In the process, the Delhi-born Musharraf developed a working relationship with both former prime minister Atal Bihari Vajpayee, who extended a hand friendship to Pakistan in 2003, and his successor, Manmohan Singh, who was born in Pakistani Punjab.
The Indian response to Musharraf’s emergency rule and jailing of thousands of opposition activists has predictably been muted – for now. Not sure which way the wind will blow, New Delhi has its fingers tightly crossed.
One thing is, however, clear – the US policy of propping up one military dictator after another in Pakistan has again collapsed. Only this time two dangerous factors are at play: Islamabad’s nuclear bombs and a rejuvenated Taliban and Al Qaeda.
Since much of Musharraf’s unpopularity at home has stemmed from his readiness to go with the US against friend-turned-foe Taliban in Afghanistan and in going slow on Pakistan’s claims on India’s Jammu and Kashmir, will his successor or a new government pursue the same path?
If parliamentary elections, in January or whenever, do not throw up a clear victor, will a new government in Islamabad be dependent on Islamic hardliners who may want to again promote terror in Kashmir while perhaps siding with the West in Afghanistan? Will a new regime in Pakistan, military or civilian, be enthusiastic over the peace process with India?
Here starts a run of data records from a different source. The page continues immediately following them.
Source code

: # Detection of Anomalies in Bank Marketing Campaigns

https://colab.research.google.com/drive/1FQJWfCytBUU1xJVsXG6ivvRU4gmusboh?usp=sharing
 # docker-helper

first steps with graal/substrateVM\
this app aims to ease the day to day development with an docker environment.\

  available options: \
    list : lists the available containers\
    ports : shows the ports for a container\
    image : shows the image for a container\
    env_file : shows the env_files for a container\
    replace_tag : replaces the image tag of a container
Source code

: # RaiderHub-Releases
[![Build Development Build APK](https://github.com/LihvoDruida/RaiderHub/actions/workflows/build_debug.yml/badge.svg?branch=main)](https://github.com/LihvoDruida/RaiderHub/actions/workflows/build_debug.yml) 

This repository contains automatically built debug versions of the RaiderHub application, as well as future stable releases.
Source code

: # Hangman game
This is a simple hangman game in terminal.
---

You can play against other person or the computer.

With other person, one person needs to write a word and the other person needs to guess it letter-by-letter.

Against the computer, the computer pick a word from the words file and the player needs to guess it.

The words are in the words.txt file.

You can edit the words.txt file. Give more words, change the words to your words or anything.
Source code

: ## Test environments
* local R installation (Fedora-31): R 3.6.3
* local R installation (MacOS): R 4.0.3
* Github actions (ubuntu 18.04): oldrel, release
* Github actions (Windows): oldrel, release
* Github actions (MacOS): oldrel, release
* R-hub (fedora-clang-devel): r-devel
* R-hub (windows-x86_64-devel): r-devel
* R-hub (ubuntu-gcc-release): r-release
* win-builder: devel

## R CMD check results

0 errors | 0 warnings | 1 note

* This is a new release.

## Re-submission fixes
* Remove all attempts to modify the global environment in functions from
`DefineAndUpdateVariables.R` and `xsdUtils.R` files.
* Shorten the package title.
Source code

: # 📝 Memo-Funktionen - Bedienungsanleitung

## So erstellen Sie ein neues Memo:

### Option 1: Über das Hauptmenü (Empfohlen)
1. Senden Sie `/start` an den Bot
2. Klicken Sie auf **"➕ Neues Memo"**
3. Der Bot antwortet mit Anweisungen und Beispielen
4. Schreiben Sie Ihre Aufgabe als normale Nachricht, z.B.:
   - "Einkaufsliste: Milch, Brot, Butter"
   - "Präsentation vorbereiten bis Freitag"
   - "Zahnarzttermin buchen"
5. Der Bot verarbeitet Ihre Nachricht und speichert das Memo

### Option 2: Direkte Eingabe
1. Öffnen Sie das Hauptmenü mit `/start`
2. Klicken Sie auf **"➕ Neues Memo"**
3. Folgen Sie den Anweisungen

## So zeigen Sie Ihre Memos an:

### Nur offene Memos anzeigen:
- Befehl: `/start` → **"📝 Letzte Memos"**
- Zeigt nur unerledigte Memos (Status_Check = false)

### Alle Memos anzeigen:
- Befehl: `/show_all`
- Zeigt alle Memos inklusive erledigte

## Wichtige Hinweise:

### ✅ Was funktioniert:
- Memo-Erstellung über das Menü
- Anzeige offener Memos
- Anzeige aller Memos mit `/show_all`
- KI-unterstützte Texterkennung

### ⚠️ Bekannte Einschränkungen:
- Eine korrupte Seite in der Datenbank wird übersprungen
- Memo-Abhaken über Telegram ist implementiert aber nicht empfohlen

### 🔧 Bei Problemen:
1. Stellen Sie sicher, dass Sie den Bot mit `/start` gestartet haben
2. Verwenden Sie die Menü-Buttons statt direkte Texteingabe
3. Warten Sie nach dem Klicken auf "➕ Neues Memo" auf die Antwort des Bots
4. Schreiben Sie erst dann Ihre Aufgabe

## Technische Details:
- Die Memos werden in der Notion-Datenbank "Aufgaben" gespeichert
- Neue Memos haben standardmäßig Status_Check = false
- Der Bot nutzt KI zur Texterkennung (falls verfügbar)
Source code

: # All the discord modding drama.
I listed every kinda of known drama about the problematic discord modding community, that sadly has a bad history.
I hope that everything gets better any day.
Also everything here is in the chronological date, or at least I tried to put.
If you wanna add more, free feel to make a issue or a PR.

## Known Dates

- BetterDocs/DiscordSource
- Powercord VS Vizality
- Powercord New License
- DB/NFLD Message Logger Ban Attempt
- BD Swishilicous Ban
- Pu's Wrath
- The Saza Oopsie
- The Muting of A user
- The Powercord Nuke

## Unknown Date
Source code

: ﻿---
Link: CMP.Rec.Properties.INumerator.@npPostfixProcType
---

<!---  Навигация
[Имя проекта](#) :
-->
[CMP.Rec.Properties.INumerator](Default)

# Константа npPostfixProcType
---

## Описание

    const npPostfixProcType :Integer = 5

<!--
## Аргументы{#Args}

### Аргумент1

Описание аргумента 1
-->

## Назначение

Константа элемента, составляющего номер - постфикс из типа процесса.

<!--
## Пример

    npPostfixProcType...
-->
And what about Pakistan’s nuclear secrets? Are they safe? Will a new regime unlock the now jailed and disgraced Pakistani nuclear scientist A.Q. Khan, who ran a thriving illegal network to sell nuclear secrets to the so-called Islamic world and beyond?
These are some of the questions being asked in New Delhi. There are no clear answers.
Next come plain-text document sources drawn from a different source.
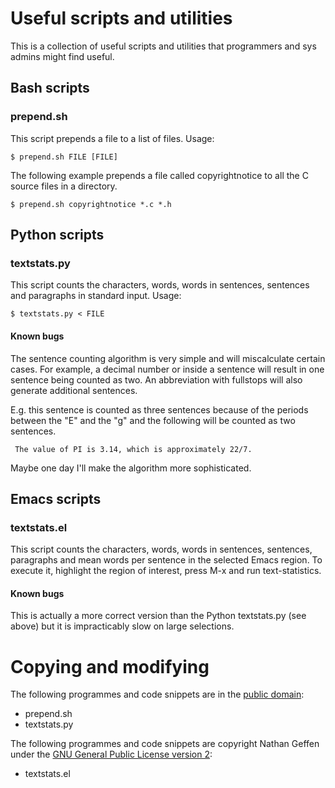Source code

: # Useful scripts and utilities

This is a collection of useful scripts and utilities that programmers and sys admins might find useful.

## Bash scripts

### prepend.sh
  
This script prepends a file to a list of files. Usage: 
  
    $ prepend.sh FILE [FILE]
  
The following example prepends a file called copyrightnotice to all the C source files in a directory.
  
    $ prepend.sh copyrightnotice *.c *.h

## Python scripts

### textstats.py

This script counts the characters, words, words in sentences, sentences and paragraphs in standard input. Usage:

    $ textstats.py < FILE
    
#### Known bugs

The sentence counting algorithm is very simple and will miscalculate certain cases. For example, a decimal number or inside a sentence will result in one sentence being counted as two. An abbreviation with fullstops will also generate additional sentences. 

E.g. this sentence is counted as three sentences because of the periods between the "E" and the "g" and the following will be counted as two sentences.

     The value of PI is 3.14, which is approximately 22/7.

Maybe one day I'll make the algorithm more sophisticated.

## Emacs scripts 

### textstats.el

This script counts the characters, words, words in sentences, sentences, paragraphs and mean words per sentence in the selected Emacs region. To execute it, highlight the region of interest, press M-x and run text-statistics.

#### Known bugs

This is actually a more correct version than the Python textstats.py (see above) but it is impracticably slow on large selections.

# Copying and modifying

The following programmes and code snippets are in the [public domain](http://en.wikipedia.org/wiki/Public_Domain "Wikipedia public domain entry"):

- prepend.sh
- textstats.py

The following programmes and code snippets are copyright Nathan Geffen under the [GNU General Public License version 2](http://emacswiki.org/GPL "GPL ver 2"):

- textstats.el
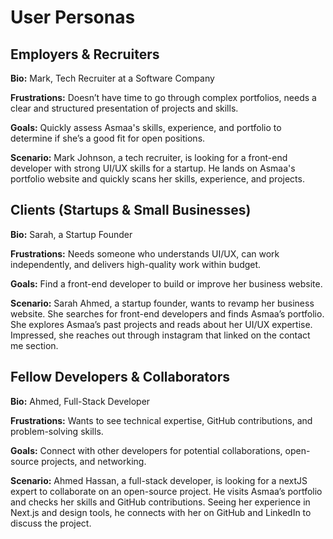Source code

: # User Personas

## Employers & Recruiters

**Bio:** Mark, Tech Recruiter at a Software Company

**Frustrations:** Doesn’t have time to go through complex portfolios, needs a
clear and structured presentation of projects and skills.

**Goals:** Quickly assess Asmaa's skills, experience, and portfolio to determine
if she’s a good fit for open positions.

**Scenario:** Mark Johnson, a tech recruiter, is looking for a front-end
developer with strong UI/UX skills for a startup. He lands on Asmaa's portfolio
website and quickly scans her skills, experience, and projects.

## Clients (Startups & Small Businesses)

**Bio:** Sarah, a Startup Founder

**Frustrations:** Needs someone who understands UI/UX, can work independently,
and delivers high-quality work within budget.

**Goals:** Find a front-end developer to build or improve her business website.

**Scenario:** Sarah Ahmed, a startup founder, wants to revamp her business
website. She searches for front-end developers and finds Asmaa’s portfolio. She
explores Asmaa’s past projects and reads about her UI/UX expertise. Impressed,
she reaches out through instagram that linked on the contact me section.

## Fellow Developers & Collaborators

**Bio:** Ahmed, Full-Stack Developer

**Frustrations:** Wants to see technical expertise, GitHub contributions, and
problem-solving skills.

**Goals:** Connect with other developers for potential collaborations,
open-source projects, and networking.

**Scenario:** Ahmed Hassan, a full-stack developer, is looking for a nextJS
expert to collaborate on an open-source project. He visits Asmaa’s portfolio and
checks her skills and GitHub contributions. Seeing her experience in Next.js and
design tools, he connects with her on GitHub and LinkedIn to discuss the
project.
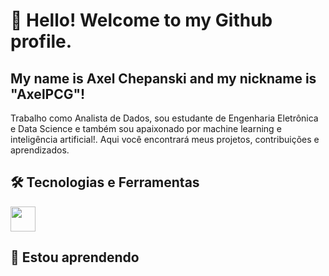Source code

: # 👋 Hello! Welcome to my Github profile.
## My name is Axel Chepanski and my nickname is "AxelPCG"!

Trabalho como Analista de Dados, sou estudante de Engenharia Eletrônica e Data Science e também sou apaixonado por machine learning e inteligência artificial!. Aqui você encontrará meus projetos, contribuições e aprendizados.

## 🛠️ Tecnologias e Ferramentas


<img src="https://cdn.jsdelivr.net/gh/devicons/devicon@latest/icons/python/python-plain.svg"  width="40" height="40" />

          
## 🔭 Estou aprendendo
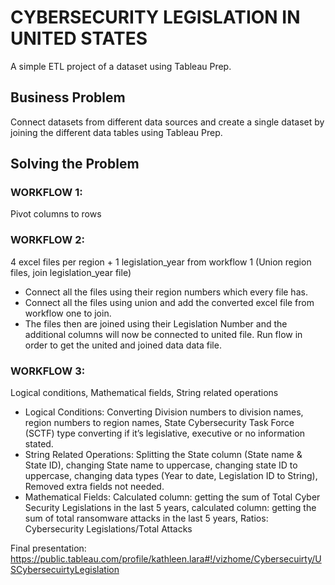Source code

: # CYBERSECURITY LEGISLATION IN UNITED STATES 
A simple ETL project of a dataset using Tableau Prep. 

## Business Problem
Connect datasets from different data sources and create a single dataset by joining the different data tables using Tableau Prep.

## Solving the Problem

### WORKFLOW 1: 
Pivot columns to rows

### WORKFLOW 2: 
4 excel files per region + 1 legislation_year from workflow 1 (Union region files, join legislation_year file)
- Connect all the files using their region numbers which every file has.
- Connect all the files using union and add the converted excel file from workflow one to join.
- The files then are joined using their Legislation Number and the additional columns will now be connected to united file. Run flow in order to get the united and joined data data file.

### WORKFLOW 3: 
Logical conditions, Mathematical fields, String related operations
- Logical Conditions:
Converting Division numbers to division names, region numbers to region names, State Cybersecurity Task Force (SCTF) type converting if it’s legislative, executive or no information stated.
- String Related Operations:
Splitting the State column (State name & State ID), changing State name to uppercase, changing state ID to uppercase, changing data types (Year to date, Legislation ID to String), Removed extra fields not needed.
- Mathematical Fields:
Calculated column: getting the sum of Total Cyber Security Legislations in the last 5 years, calculated column: getting the sum of total ransomware attacks in the last 5 years,  Ratios: Cybersecurity Legislations/Total Attacks

Final presentation: https://public.tableau.com/profile/kathleen.lara#!/vizhome/Cybersecuirty/USCybersecuirtyLegislation
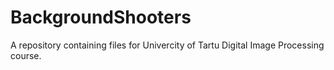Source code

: # BackgroundShooters
A repository containing files for Univercity of Tartu Digital Image Processing course.
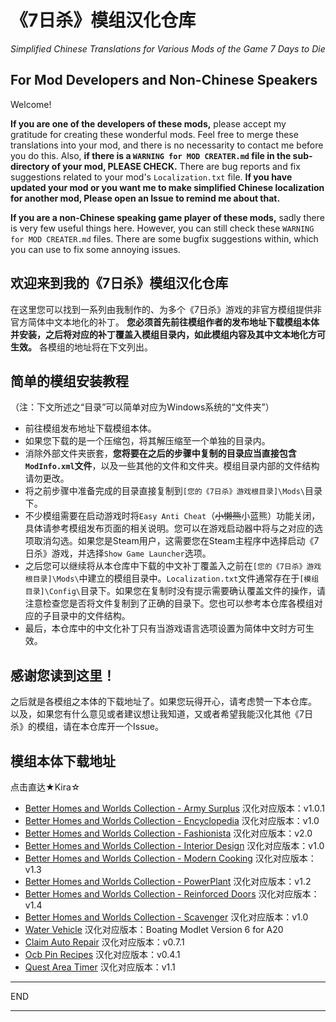 # 《7日杀》模组汉化仓库
*Simplified Chinese Translations for Various Mods of the Game 7 Days to Die*

## For Mod Developers and Non-Chinese Speakers

Welcome!

**If you are one of the developers of these mods,** please accept my gratitude for creating these wonderful mods. Feel free to merge these translations into your mod, and there is no necessarity to contact me before you do this. Also, **if there is a `WARNING for MOD CREATER.md` file in the sub-directory of your mod, PLEASE CHECK.** There are bug reports and fix suggestions related to your mod's `Localization.txt` file. **If you have updated your mod or you want me to make simplified Chinese localization for another mod, Please open an Issue to remind me about that.**

**If you are a non-Chinese speaking game player of these mods,** sadly there is very few useful things here. However, you can still check these `WARNING for MOD CREATER.md` files. There are some bugfix suggestions within, which you can use to fix some annoying issues.

## 欢迎来到我的《7日杀》模组汉化仓库

在这里您可以找到一系列由我制作的、为多个《7日杀》游戏的非官方模组提供非官方简体中文本地化的补丁。
**您必须首先前往模组作者的发布地址下载模组本体并安装，之后将对应的补丁覆盖入模组目录内，如此模组内容及其中文本地化方可生效。**
各模组的地址将在下文列出。

## 简单的模组安装教程

（注：下文所述之“目录”可以简单对应为Windows系统的“文件夹”）
* 前往模组发布地址下载模组本体。
* 如果您下载的是一个压缩包，将其解压缩至一个单独的目录内。
* 消除外部文件夹嵌套，**您将要在之后的步骤中复制的目录应当直接包含`ModInfo.xml`文件**，以及一些其他的文件和文件夹。模组目录内部的文件结构请勿更改。
* 将之前步骤中准备完成的目录直接复制到`[您的《7日杀》游戏根目录]\Mods\`目录下。
* 不少模组需要在启动游戏时将`Easy Anti Cheat`（~~小懒熊~~小蓝熊）功能关闭，具体请参考模组发布页面的相关说明。您可以在游戏启动器中将与之对应的选项取消勾选。如果您是Steam用户，这需要您在Steam主程序中选择启动《7日杀》游戏，并选择`Show Game Launcher`选项。
* 之后您可以继续将从本仓库中下载的中文补丁覆盖入之前在`[您的《7日杀》游戏根目录]\Mods\`中建立的模组目录中。`Localization.txt`文件通常存在于`[模组目录]\Config\`目录下。如果您在复制时没有提示需要确认覆盖文件的操作，请注意检查您是否将文件复制到了正确的目录下。您也可以参考本仓库各模组对应的子目录中的文件结构。
* 最后，本仓库中的中文化补丁只有当游戏语言选项设置为简体中文时方可生效。

## 感谢您读到这里！

之后就是各模组之本体的下载地址了。如果您玩得开心，请考虑赞一下本仓库。
以及，如果您有什么意见或者建议想让我知道，又或者希望我能汉化其他《7日杀》的模组，请在本仓库开一个Issue。

## 模组本体下载地址

点击直达★Kira☆
* [Better Homes and Worlds Collection - Army Surplus](https://www.nexusmods.com/7daystodie/mods/1233) 汉化对应版本：v1.0.1
* [Better Homes and Worlds Collection - Encyclopedia](https://www.nexusmods.com/7daystodie/mods/2044) 汉化对应版本：v1.0
* [Better Homes and Worlds Collection - Fashionista](https://www.nexusmods.com/7daystodie/mods/1214) 汉化对应版本：v2.0
* [Better Homes and Worlds Collection - Interior Design](https://www.nexusmods.com/7daystodie/mods/2049) 汉化对应版本：v1.0
* [Better Homes and Worlds Collection - Modern Cooking](https://www.nexusmods.com/7daystodie/mods/1219) 汉化对应版本：v1.3
* [Better Homes and Worlds Collection - PowerPlant](https://www.nexusmods.com/7daystodie/mods/1223) 汉化对应版本：v1.2
* [Better Homes and Worlds Collection - Reinforced Doors](https://www.nexusmods.com/7daystodie/mods/1221) 汉化对应版本：v1.4
* [Better Homes and Worlds Collection - Scavenger](https://www.nexusmods.com/7daystodie/mods/2045) 汉化对应版本：v1.0
* [Water Vehicle](https://community.7daystodie.com/topic/14070-water-vehicle-modlets/) 汉化对应版本：Boating Modlet Version 6 for A20
* [Claim Auto Repair](https://www.nexusmods.com/7daystodie/mods/1705) 汉化对应版本：v0.7.1
* [Ocb Pin Recipes](https://www.nexusmods.com/7daystodie/mods/1850) 汉化对应版本：v0.4.1
* [Quest Area Timer](https://www.nexusmods.com/7daystodie/mods/1912) 汉化对应版本：v1.1

***
END
***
As it has happened time and again after Pakistan’s creation in 1947, US aid has only bolstered the military to pursue its agenda, hurting democracy in the only nuclear power in the Islamic world.
Today, the anger against the US over its war in Iraq and Afghanistan has translated into fury against Musharraf. Anyone who takes his place will know that. The US will then be left with a war-hit Afghanistan, an unstable Pakistan, a belligerent Iran and an India that is not fully ready to embrace Washington as a friend.